Task requirements
According to the healthcare automation blog excerpt, what share of US physicians did the American Medical Association report as showing at least one symptom of burnout?

Page extract
──────────

Senior Doctor With Administrator

Healthcare payers and providers aim toward a common pinnacle goal: to promote better health outcomes. The steps toward this achievement require efficiency and insights. In this blog, I explore how intelligent automation (or IA) and advanced analytics intersect to support healthcare’s aims.

Triple Aim? Quadruple Aim?

First, a brief history lesson. In 2007, the Institute of Healthcare Improvement created a three-pronged objective for health care systems. Seven years later, the Annals of Family Medicine introduced a fourth objective – thus creating the Quadruple Aim, which prioritizes the following tenants:

  1. Improve the health of populations,
  2. Reduce the per capita costs of healthcare,
  3. Improve the patient experience, and
  4. Improve provider experience.

EXPLORE MORE: Healthcare Data is Changing Consumer Care [Podcast]

The goal is an optimized intersection of all four objectives at a time where U.S. per capita healthcare spend is double that of the average of any industrialized nation. Consider these stark differences in per capital health care costs, as of 2019:

  • United States: $10,200
  • Netherlands & France: < $6000
  • United Kingdom: $4,000

But healthcare costs are only one motivating factor.

Physician Burnout Crisis

The fourth point of healthcare’s Quadruple Aim recognizes the concerning rate of provider burnout. It was prioritized to improve the work life of healthcare clinicians and staff and to enhance the overall caregiver experience.

This fourth aim – improve provider experience – remains a top priority. Just this year, the American Medical Association reported that approximately 44% of US physicians exhibit at least one symptom of burnout. And this burnout leads to downstream problems:

  • Physicians share less one-on-one time with patients, impacting patient experience.
  • Physicians leave their practice, impacting continuity of patient care – again impacting patient experience. This often leads to different providers ordering repeat or additional diagnostic tests, driving up healthcare costs.
  • Exhausted physicians may make medical errors putting patients’ health or safety at risk and negatively impacting overall quality of care.

Intelligent Automation Supports the Quadruple Aim

Much of the “busy work” in healthcare is grounded in repetition. Ever-increasing administrative work is required to support non-clinical tasks. And many of these tasks can be done more quickly and more accurately with intelligent automation (IA).

IA combines artificial intelligence (AI), robotic process automation (RPA), and digital process automation (DPA) to automate and enrich tasks. This automation drives efficiencies and creates capacity to address higher-level issues – the parts of the job that healthcare teams enjoy and that lead to better outcomes.

IA can be used in support of:

  • scheduling patient appointments,
  • simplifying the billing and claims process,
  • improving revenue cycle management functions,
  • extracting and optimizing patient data, and
  • optimizing data collection and analytics.

──────────

[Dataset records]
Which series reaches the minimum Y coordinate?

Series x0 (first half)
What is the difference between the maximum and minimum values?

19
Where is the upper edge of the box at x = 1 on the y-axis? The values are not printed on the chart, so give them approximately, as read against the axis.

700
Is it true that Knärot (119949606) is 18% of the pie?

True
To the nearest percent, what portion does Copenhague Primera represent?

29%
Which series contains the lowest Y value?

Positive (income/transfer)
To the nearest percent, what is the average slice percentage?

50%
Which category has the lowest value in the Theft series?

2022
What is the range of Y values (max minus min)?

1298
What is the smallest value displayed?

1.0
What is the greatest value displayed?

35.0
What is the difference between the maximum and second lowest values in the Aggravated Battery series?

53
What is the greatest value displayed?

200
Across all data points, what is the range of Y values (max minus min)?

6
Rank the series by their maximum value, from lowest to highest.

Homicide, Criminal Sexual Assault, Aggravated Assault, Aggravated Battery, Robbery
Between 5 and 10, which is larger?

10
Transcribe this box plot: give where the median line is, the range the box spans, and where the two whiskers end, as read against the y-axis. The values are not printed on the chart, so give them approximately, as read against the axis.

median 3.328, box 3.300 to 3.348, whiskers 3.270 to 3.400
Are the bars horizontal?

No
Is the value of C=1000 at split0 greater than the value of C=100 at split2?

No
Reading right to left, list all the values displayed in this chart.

──────────

Solved exercise
Approximately 44%.